GOAL OF THE EXERCISE –
Copy the data below exactly, omitting any picture it contains.

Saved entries

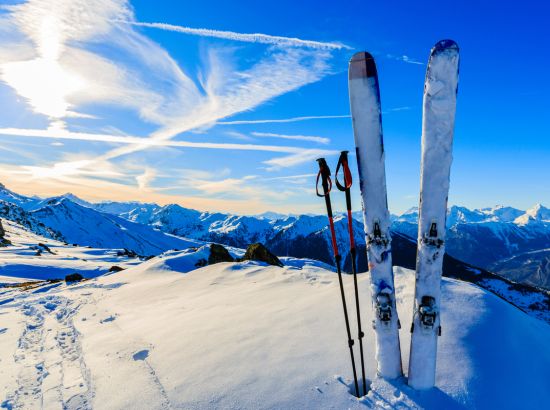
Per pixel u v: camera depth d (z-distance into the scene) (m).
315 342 4.34
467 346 3.79
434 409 3.09
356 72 3.46
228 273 10.65
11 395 4.22
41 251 46.59
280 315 5.37
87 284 14.30
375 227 3.48
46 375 4.71
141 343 5.29
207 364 4.17
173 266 16.16
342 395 3.36
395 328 3.48
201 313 6.45
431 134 3.26
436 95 3.21
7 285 20.55
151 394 3.71
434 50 3.23
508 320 4.37
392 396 3.27
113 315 7.91
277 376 3.73
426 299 3.30
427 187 3.31
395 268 5.90
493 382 3.35
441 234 3.27
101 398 3.83
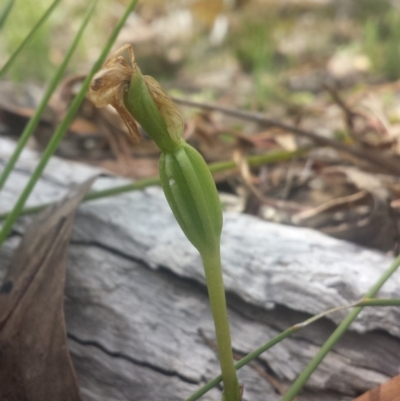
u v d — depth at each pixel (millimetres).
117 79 101
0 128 311
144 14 771
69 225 167
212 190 108
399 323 151
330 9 718
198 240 109
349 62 555
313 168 281
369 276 164
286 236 187
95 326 169
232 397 120
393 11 608
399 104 396
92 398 160
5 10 174
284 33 665
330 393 151
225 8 684
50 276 156
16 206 159
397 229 207
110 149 307
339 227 214
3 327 150
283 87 508
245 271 169
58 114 281
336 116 385
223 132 252
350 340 153
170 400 155
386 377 148
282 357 155
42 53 503
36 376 145
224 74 571
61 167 241
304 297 160
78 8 683
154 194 217
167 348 162
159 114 103
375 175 261
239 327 162
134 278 176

YOUR RESPONSE –
Per pixel u v: camera depth d (z-distance into the scene) (m).
315 342 4.34
467 346 3.79
434 409 3.09
356 72 3.46
228 273 10.65
11 395 4.22
41 251 46.59
280 315 5.37
87 284 14.30
375 227 3.48
46 375 4.71
141 343 5.29
207 364 4.17
173 266 16.16
342 395 3.36
395 328 3.48
201 313 6.45
431 134 3.26
436 95 3.21
7 285 20.55
151 394 3.71
434 50 3.23
508 320 4.37
392 396 3.27
113 315 7.91
277 376 3.73
426 299 3.30
427 187 3.31
395 268 5.90
493 382 3.35
441 234 3.27
101 398 3.83
u v d — depth at each pixel (millimetres).
117 79 101
0 128 311
144 14 771
69 225 167
212 190 108
399 323 151
330 9 718
198 240 109
349 62 555
313 168 281
369 276 164
286 236 187
95 326 169
232 397 120
393 11 608
399 104 396
92 398 160
5 10 174
284 33 665
330 393 151
225 8 684
50 276 156
16 206 159
397 229 207
110 149 307
339 227 214
3 327 150
283 87 508
245 271 169
58 114 281
336 116 385
223 132 252
350 340 153
170 400 155
386 377 148
282 357 155
42 53 503
36 376 145
224 74 571
61 167 241
304 297 160
78 8 683
154 194 217
167 348 162
159 114 103
375 175 261
239 327 162
134 278 176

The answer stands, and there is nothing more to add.